* _Exercise instructions_:
A. Decide whether each statement below agrees with the text on Rinaldo's career advice, answering yes or no and quoting the deciding words of the text. (i) Rinaldo once owned a clothing store. (ii) Rinaldo says there is a surplus of people. (iii) Rinaldo tells business owners to focus on the résumé.
B. Write out the passage in the text on Rinaldo's career advice, starting with "Rinaldo’s advice to" and going on through "Timmins Public Library.".

─── Page extract

Rinaldo’s advice to business owners and potential employees: look beyond the résumé.
“People are understanding that they need to be less specialized in who they're looking for,” she said. “Employers are still saying, ‘But what if I'm hiring the wrong person? It's just not worth it.’
“But at the same time, people need to be a Jack of all trades.”
“It's such a changing world right now, we are at the cusp,” she said. “There's such a shortage of people.”
It may not have been apparent to her at the time, but Rinaldo said every stop in her career’s journey has prepared her for the new role.
That includes owning a clothing store, and sitting on several boards in the city, like the Farmers’ Markets Ontario Board, the Timmins Museum National Exhibition Centre, and the Timmins Public Library.
“I tell people ‘Do everything you can that you want to do. If it's interesting to you, pursue it,’” she said.

──────
─── Given material

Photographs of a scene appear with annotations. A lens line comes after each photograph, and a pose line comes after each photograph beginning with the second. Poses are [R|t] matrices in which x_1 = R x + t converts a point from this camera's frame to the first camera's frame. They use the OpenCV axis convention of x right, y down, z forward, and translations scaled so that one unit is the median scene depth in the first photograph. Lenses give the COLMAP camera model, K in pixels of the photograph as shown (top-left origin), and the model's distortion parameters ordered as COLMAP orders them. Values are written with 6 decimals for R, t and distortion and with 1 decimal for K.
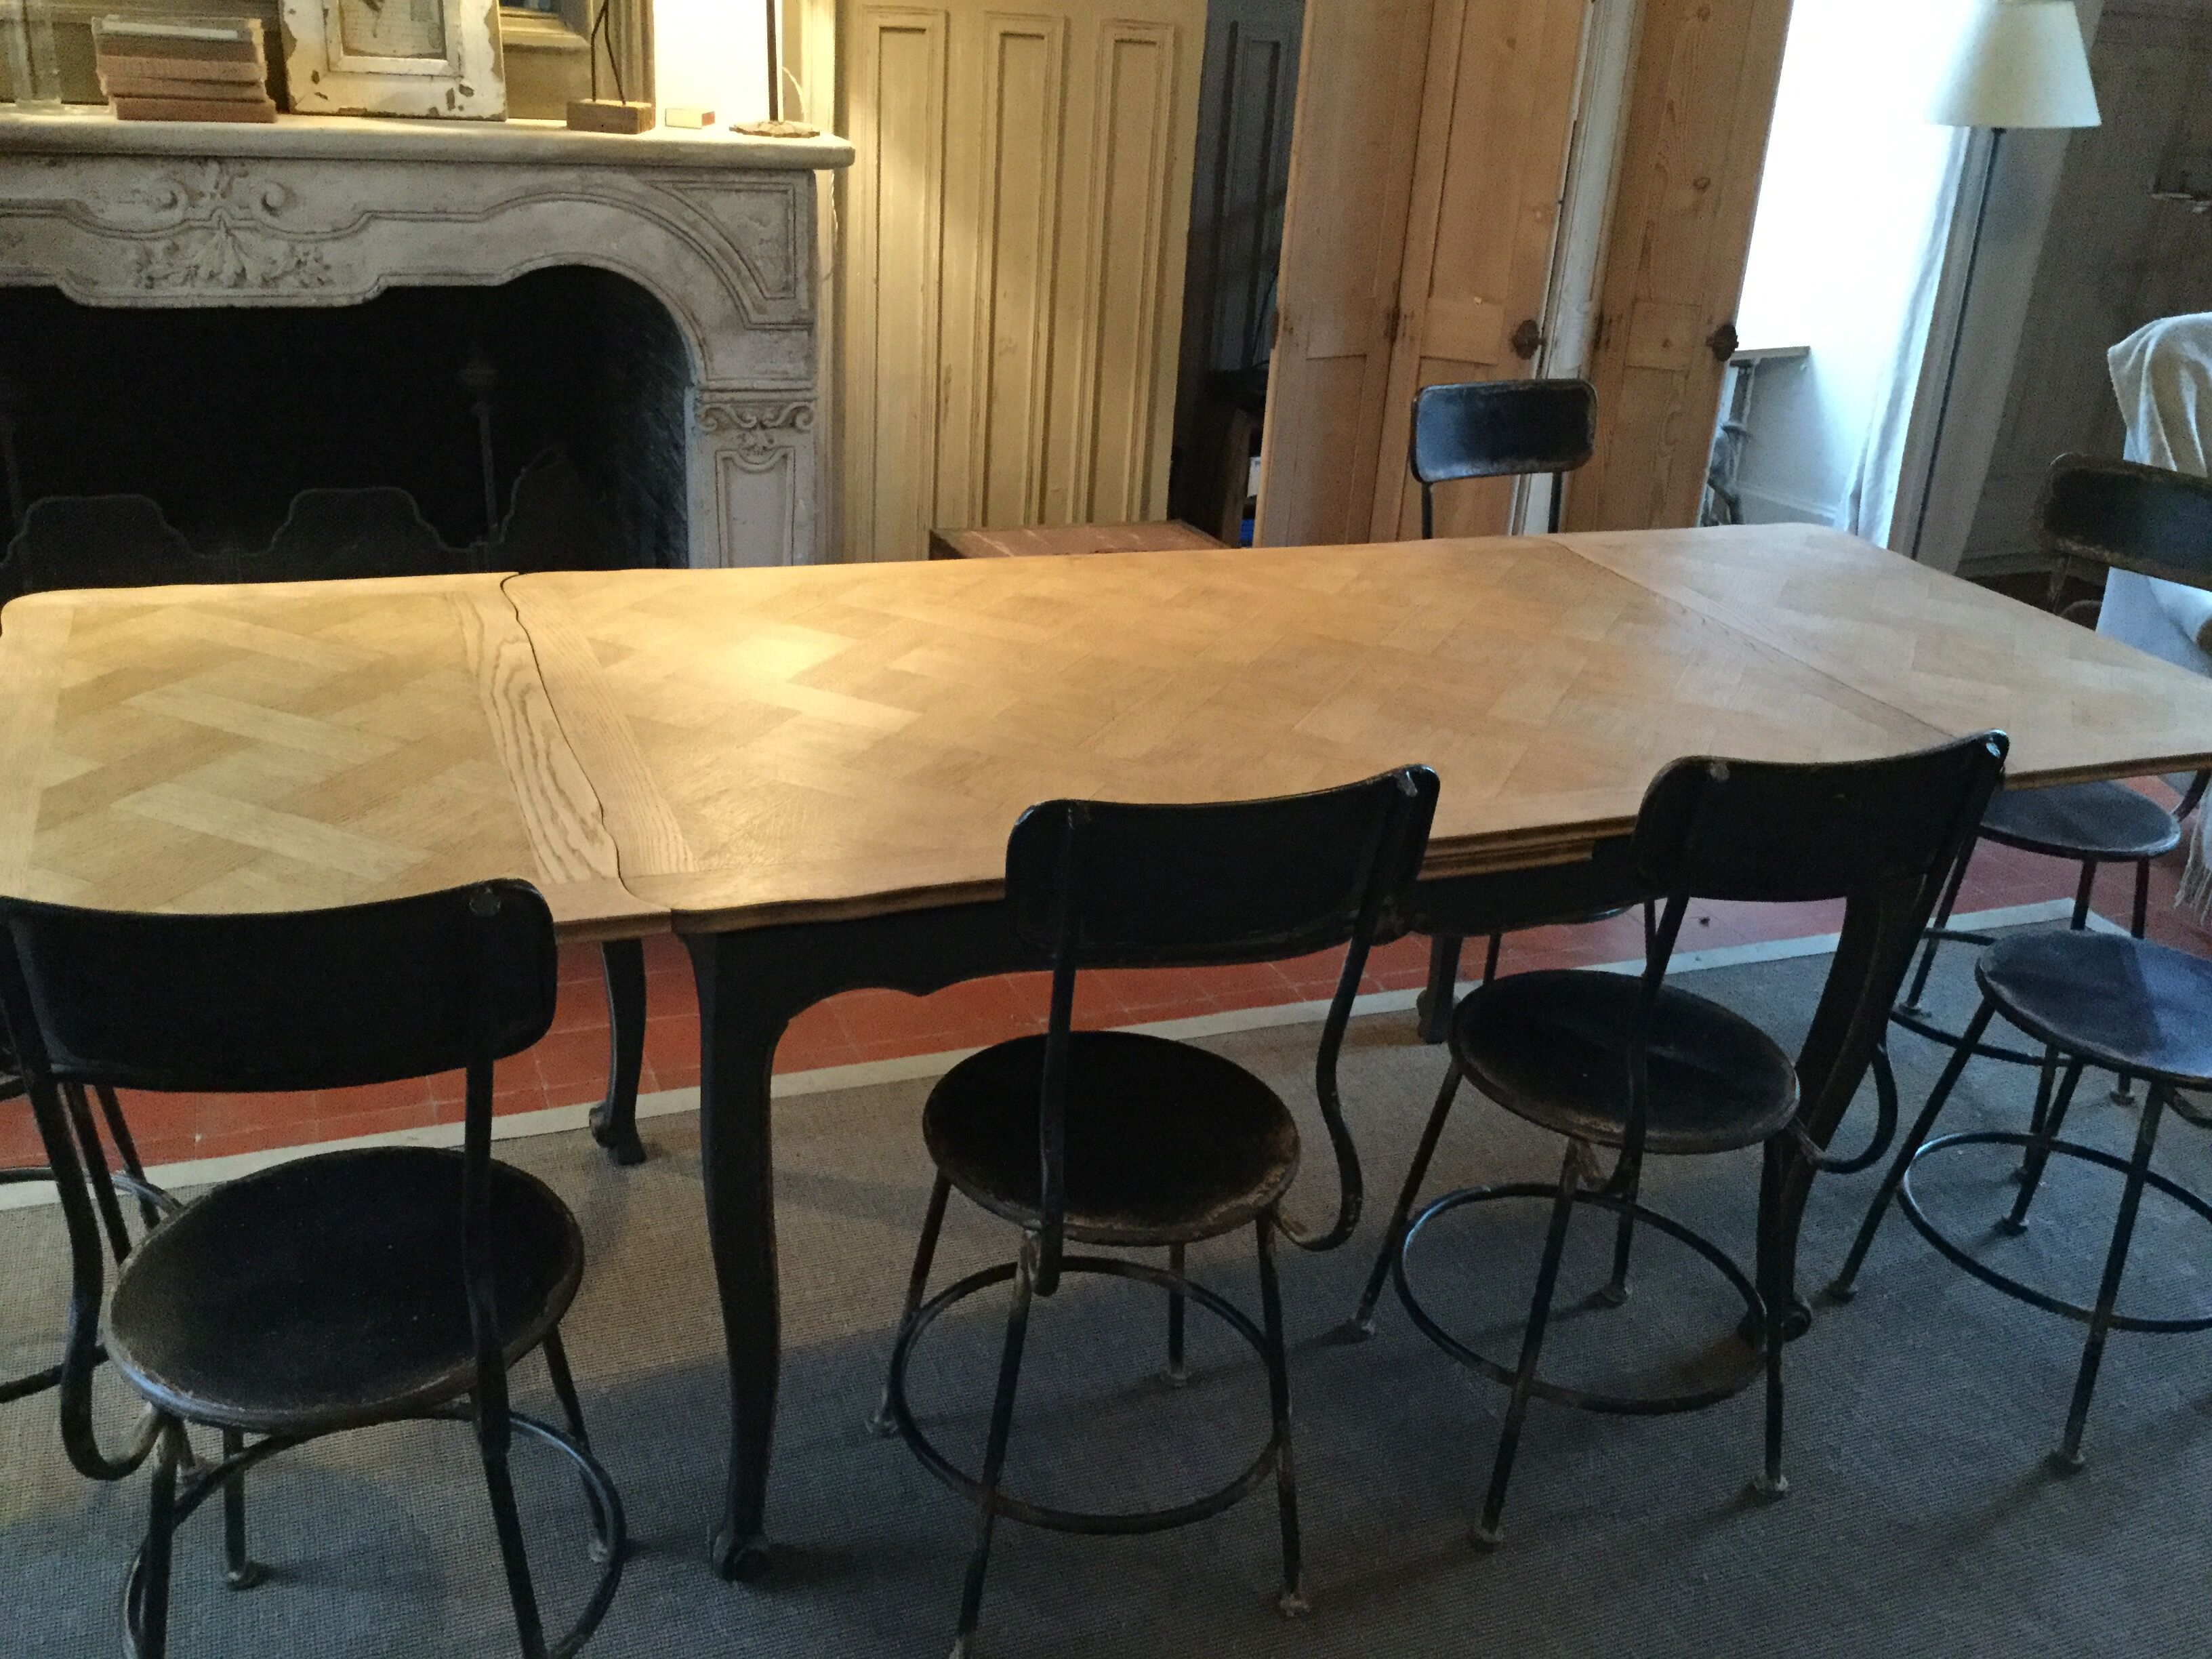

──────

* _Task-by-task results_:
A.
(i) Yes: "That includes owning a clothing store"
(ii) No: "There's such a shortage of people."
(iii) No: "look beyond the résumé."

B.
Rinaldo’s advice to business owners and potential employees: look beyond the résumé.
“People are understanding that they need to be less specialized in who they're looking for,” she said. “Employers are still saying, ‘But what if I'm hiring the wrong person? It's just not worth it.’
“But at the same time, people need to be a Jack of all trades.”
“It's such a changing world right now, we are at the cusp,” she said. “There's such a shortage of people.”
It may not have been apparent to her at the time, but Rinaldo said every stop in her career’s journey has prepared her for the new role.
That includes owning a clothing store, and sitting on several boards in the city, like the Farmers’ Markets Ontario Board, the Timmins Museum National Exhibition Centre, and the Timmins Public Library.